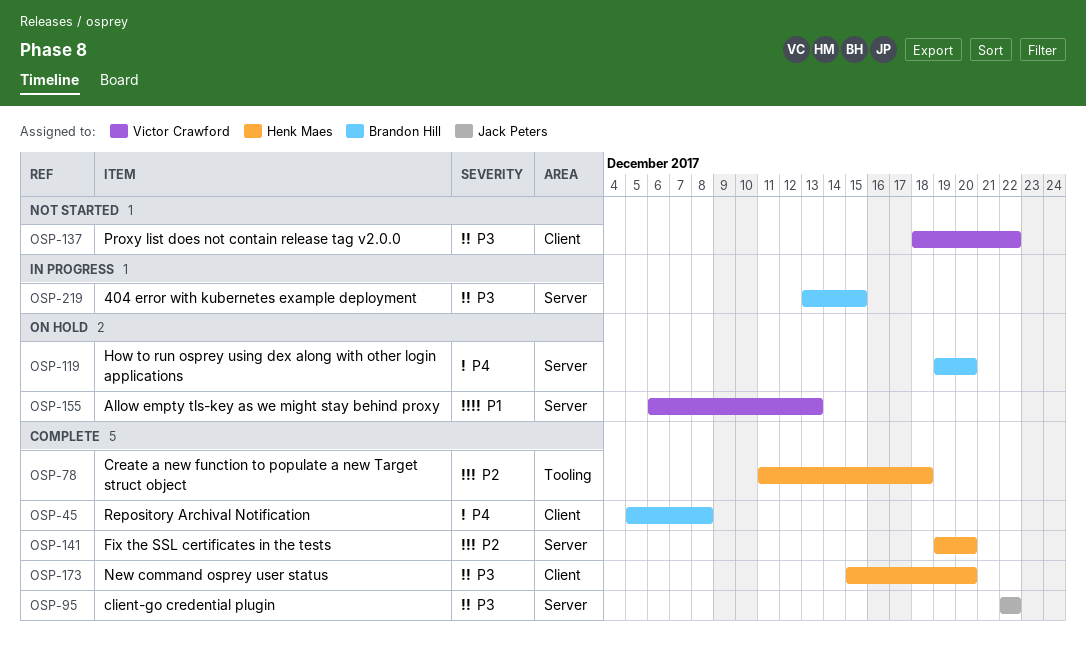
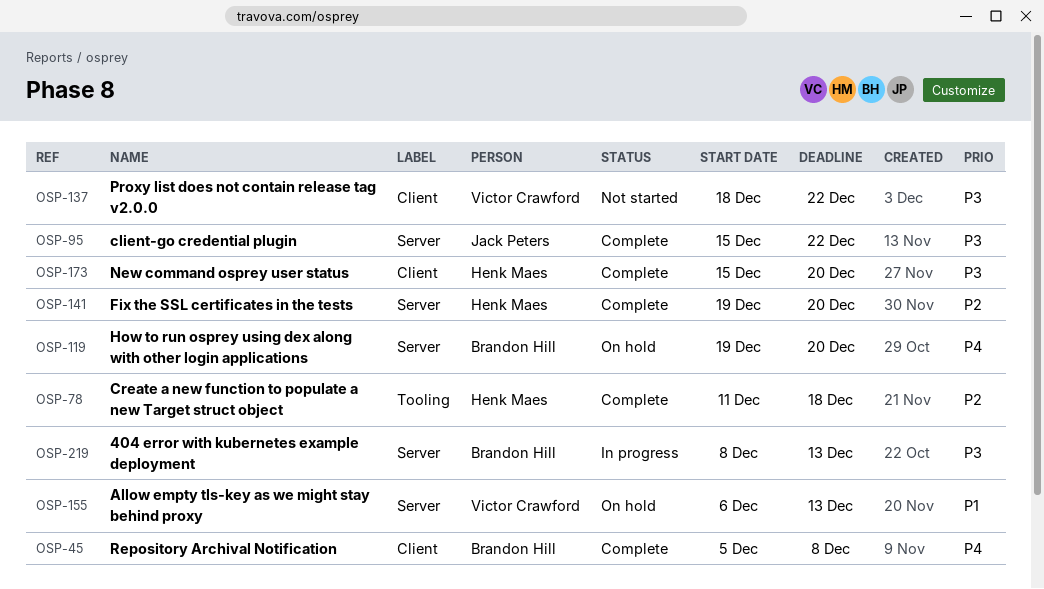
OSP-95, start: Dec 22 -> Dec 15
OSP-219, start: Dec 13 -> Dec 8
OSP-219, due: Dec 15 -> Dec 13

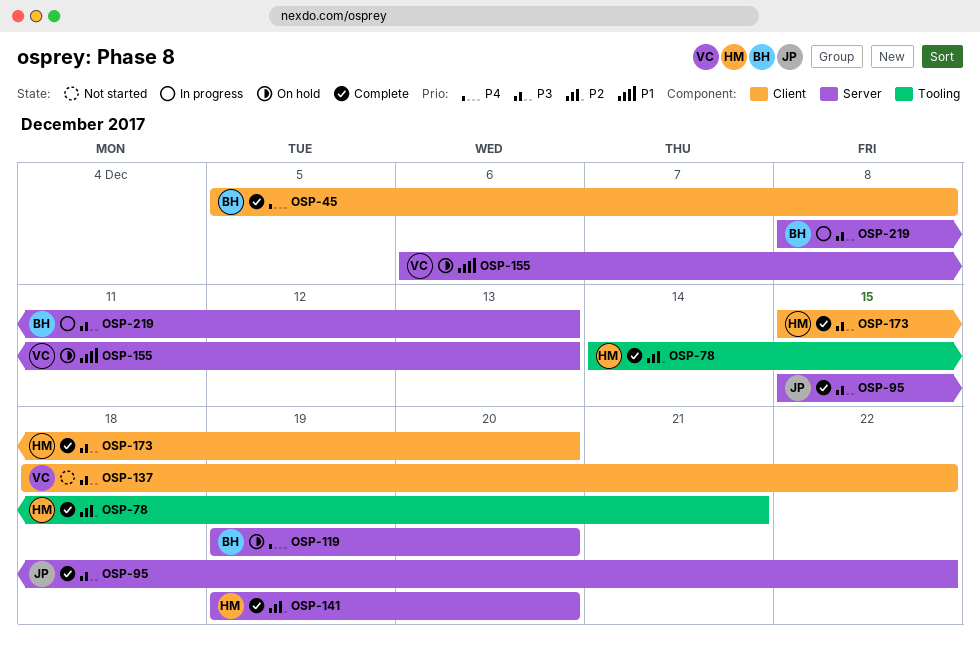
OSP-78, start: Dec 11 -> Dec 14
OSP-78, due: Dec 18 -> Dec 21

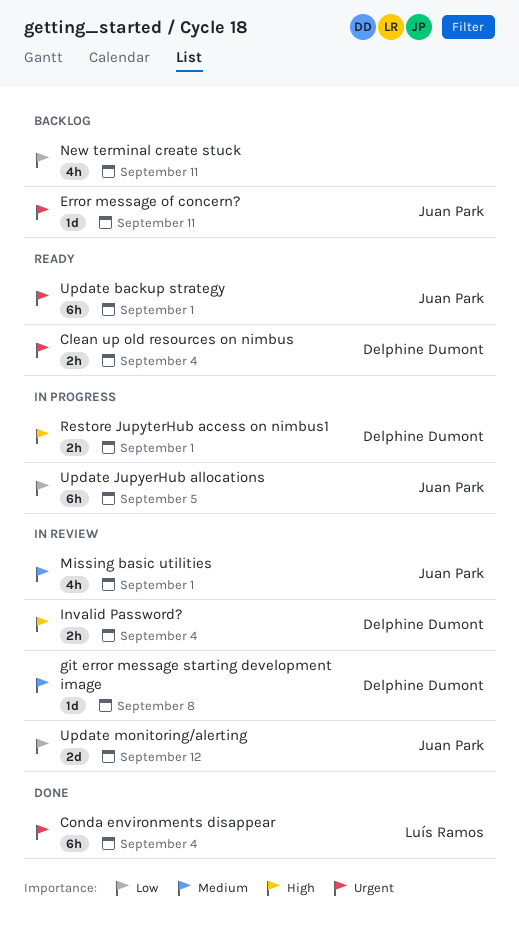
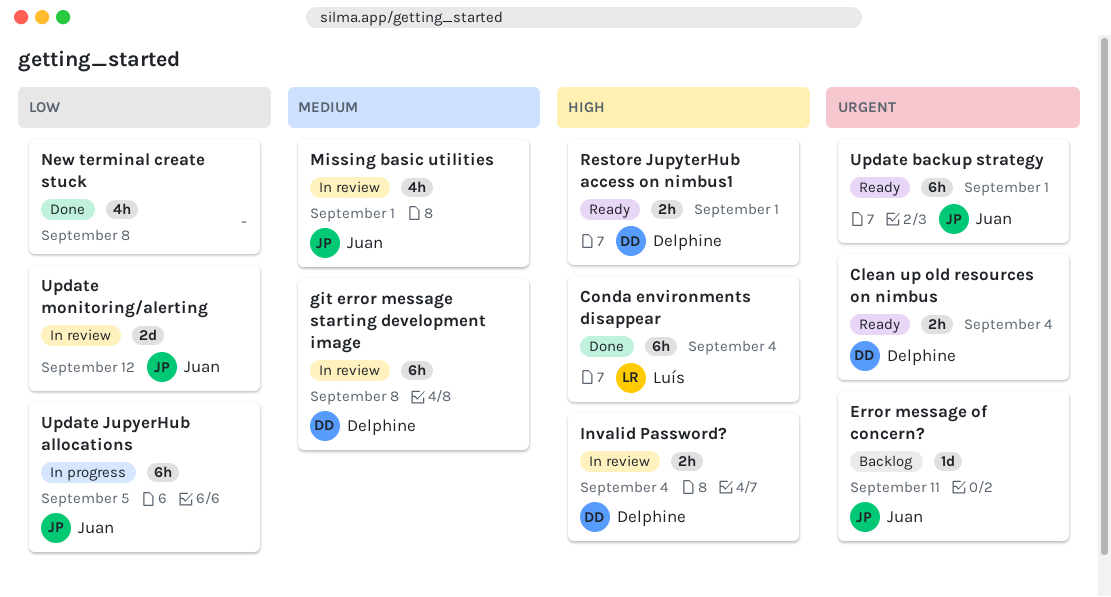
Conda environments disappear, priority: Urgent -> High
git error message starting development image, estimate: 1d -> 6h
New terminal create stuck, status: Backlog -> Done
New terminal create stuck, due: Sep 11 -> Sep 8
Restore JupyterHub access on nimbus1, status: In progress -> Ready

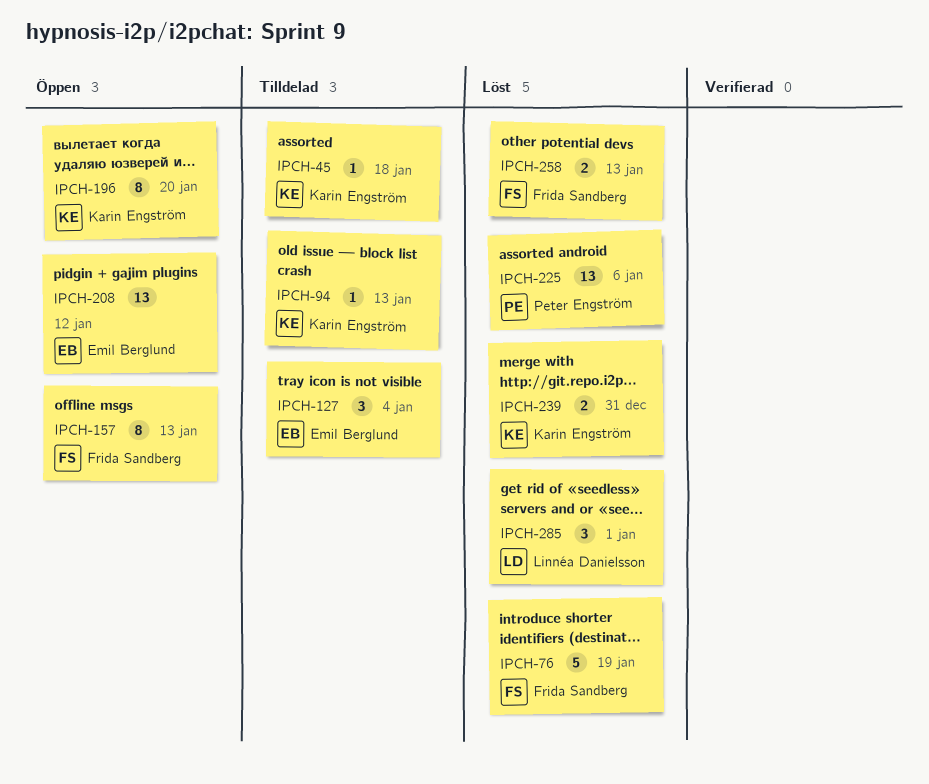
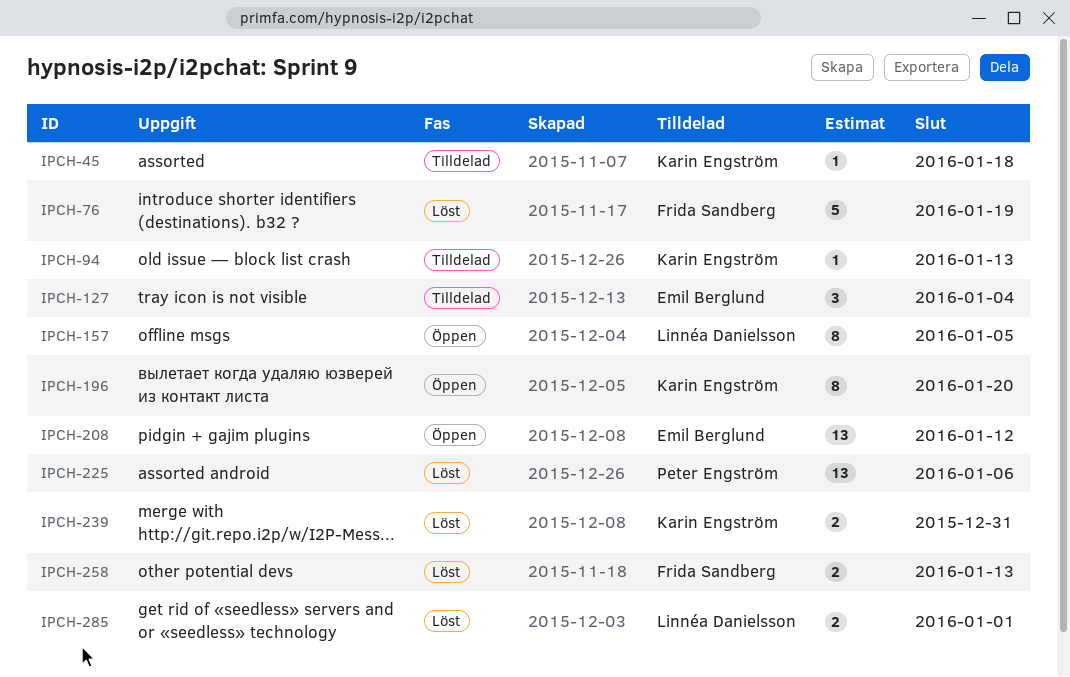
IPCH-157, owner: Frida Sandberg -> Linnéa Danielsson
IPCH-157, due: Jan 13 -> Jan 5
IPCH-285, estimate: 3 -> 2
^^^^^^^^
__TASK DESCRIPTION__
List every line from the entries above in which "status" appears.

__TASK OUTPUT__
New terminal create stuck, status: Backlog -> Done
Restore JupyterHub access on nimbus1, status: In progress -> Ready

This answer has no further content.